**Consigne A:**
Condensez sous forme de liste le paragraphe du texte sur le déoxynivalénol qui commence par « La cuisson et la friture », en gardant ses faits principaux.
**Consigne B:**
Écrivez, s'il vous plaît, la suite du texte sur le déoxynivalénol, en partant de sa dernière phrase.

Aux Etats Unis, 92% des cultures de maïs sont contaminés par une mycotoxins : le déoxynivalénol

Les molécules dérivées du déoxynivalénol

Il existe des molécules dérivées du déoxynivalénol, sous des formes acétylées, qui peuvent également être produites par des champignons ou par des réactions enzymatiques d’origine végétales ou bactériennes. Comme le déoxynivalénol, ces dérivés sont rapidement absorbés après leur ingestion. Dans l’intestin, ces molécules sont probablement converties en déoxynivalénol par les bactéries du microbiote.

Le déoxynivalénol dans l’alimentation

La cuisson et la friture dégradent en partie le déoxynivalénol, mais l’élimination n’est pas complète. La toxine est donc présente dans des aliments à base de céréales comme le pain, les pâtes, les farines. La molécule étant en revanche soluble dans l’eau, la cuisson par ébullition permet de diminuer le contenu en mycotoxine des aliments.

Les problèmes de santé provoqués par les mycotoxines dans l’alimentation

En France, une étude de l’ANSES parue en 2020 a montré que l’exposition aux mycotoxines des enfants de 1 à 36 mois soulève des problèmes de santé pour les aflatoxines, les toxines T2 et H-T2, le déoxynivalénol et ses dérivés acétylés. Ce n’est en revanche pas le cas de fumonisines, de la patuline et de la zéaralénone.

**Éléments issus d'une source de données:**
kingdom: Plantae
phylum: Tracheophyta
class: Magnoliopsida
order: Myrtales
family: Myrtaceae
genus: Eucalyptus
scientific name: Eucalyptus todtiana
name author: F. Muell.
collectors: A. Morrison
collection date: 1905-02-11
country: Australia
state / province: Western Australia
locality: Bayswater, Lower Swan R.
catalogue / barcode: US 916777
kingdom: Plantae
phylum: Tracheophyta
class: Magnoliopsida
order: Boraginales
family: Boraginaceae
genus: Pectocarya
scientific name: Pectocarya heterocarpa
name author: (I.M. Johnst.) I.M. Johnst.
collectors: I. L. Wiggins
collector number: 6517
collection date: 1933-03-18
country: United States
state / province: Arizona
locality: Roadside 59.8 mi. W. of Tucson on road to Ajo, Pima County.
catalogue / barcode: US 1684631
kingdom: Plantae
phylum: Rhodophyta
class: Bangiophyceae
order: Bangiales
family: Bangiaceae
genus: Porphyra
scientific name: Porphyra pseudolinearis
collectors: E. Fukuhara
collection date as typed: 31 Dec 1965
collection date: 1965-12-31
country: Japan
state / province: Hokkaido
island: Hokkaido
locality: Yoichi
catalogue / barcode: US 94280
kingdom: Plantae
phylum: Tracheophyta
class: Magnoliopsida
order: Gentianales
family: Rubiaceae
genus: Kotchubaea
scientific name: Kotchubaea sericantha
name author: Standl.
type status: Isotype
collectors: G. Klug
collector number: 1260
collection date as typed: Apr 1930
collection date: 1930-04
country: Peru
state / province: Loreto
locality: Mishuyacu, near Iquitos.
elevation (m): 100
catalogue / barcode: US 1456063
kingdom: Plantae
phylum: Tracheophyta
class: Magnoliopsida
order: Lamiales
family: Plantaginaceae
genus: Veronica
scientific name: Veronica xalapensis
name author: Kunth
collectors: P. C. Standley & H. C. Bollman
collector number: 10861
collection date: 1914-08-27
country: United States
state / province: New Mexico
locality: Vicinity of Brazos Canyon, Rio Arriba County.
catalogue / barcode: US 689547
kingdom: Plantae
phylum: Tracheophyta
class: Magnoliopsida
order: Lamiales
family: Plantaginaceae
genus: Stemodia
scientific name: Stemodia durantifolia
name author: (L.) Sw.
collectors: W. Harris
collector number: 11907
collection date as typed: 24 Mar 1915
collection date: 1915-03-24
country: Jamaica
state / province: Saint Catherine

**Réponse rédigée A:**
- La cuisson et la friture dégradent en partie le déoxynivalénol, sans l'éliminer complètement.
- La toxine reste donc présente dans des aliments à base de céréales : pain, pâtes, farines.
- Comme la molécule est soluble dans l'eau, la cuisson par ébullition réduit la teneur en mycotoxine des aliments.

**Réponse rédigée B:**
On remarque aussi que les animaux d’élevage nourris avec des céréales contaminées par le déoxynivalénol ont tendance à moins manger, et donc grossissent moins. Ce phénomène pourrait être dû à un effet sur les hormones de la satiété.

Le déoxynivalénol s’attaque directement aux cellules

La mycotoxine augmente le stress oxydatif. Ses cibles sont les mitochondries – les usines énergétiques des cellules – et les ribosomes – les structures qui permettent de traduire l’information génétique en protéines cellulaires. Au sein des cellules, la toxine inhibe le processus de traduction des protéines.

Tout comme la mycotoxine T2, toxique pour l’homme et elle aussi produite par des champignons Fusarium, le déoxynivalénol a un effet apoptotique sur les cellules, c’est-à-dire qu’il favorise la mort cellulaire. Le déoxynivalénol crée un stress nuisible au ribosome, ce qui enclenche une cascade de réactions aboutissant à un stress oxydant, l’arrêt du cycle cellulaire et la mort de la cellule.

Le déoxynivalénol est à l’origine de problèmes intestinaux et immunitaires

Le déoxynivalénol altère la fonction intestinale en affectant l’absorption des acides aminés et des sucres : elle inhibe les transporteurs de ces nutriments et cause des lésions intestinales qui réduisent la surface d’absorption. La rupture de la fonction barrière de l’intestin a des conséquences sur l’immunité de l’individu, qui voit son risque de développer des infections augmenter. 

Par ailleurs, le déoxynivalénol possède un surnom qui en dit long sur ses effets, puisqu’il est aussi appelé « vomitoxine ». En effet, il peut causer des vomissements, chez l’homme comme chez certains animaux.

Le lien entre les mycotoxines et les MICI

Une étude récente, réalisée par des chercheurs de l’INRA et de l’école d’ingénieurs de Purpan à Toulouse, s’est intéressée au rôle des mycotoxines dans les maladies inflammatoires chroniques de l’intestin (MICI).

Le point commun entre ces pathologies et le déoxynivalénol est l’altération de la barrière intestinale. De plus, les patients souffrent souvent de dysbiose, c’est-à-dire d’un déséquilibre du microbiote intestinal, caractérisé par des populations d’entérobactéries plus nombreuses.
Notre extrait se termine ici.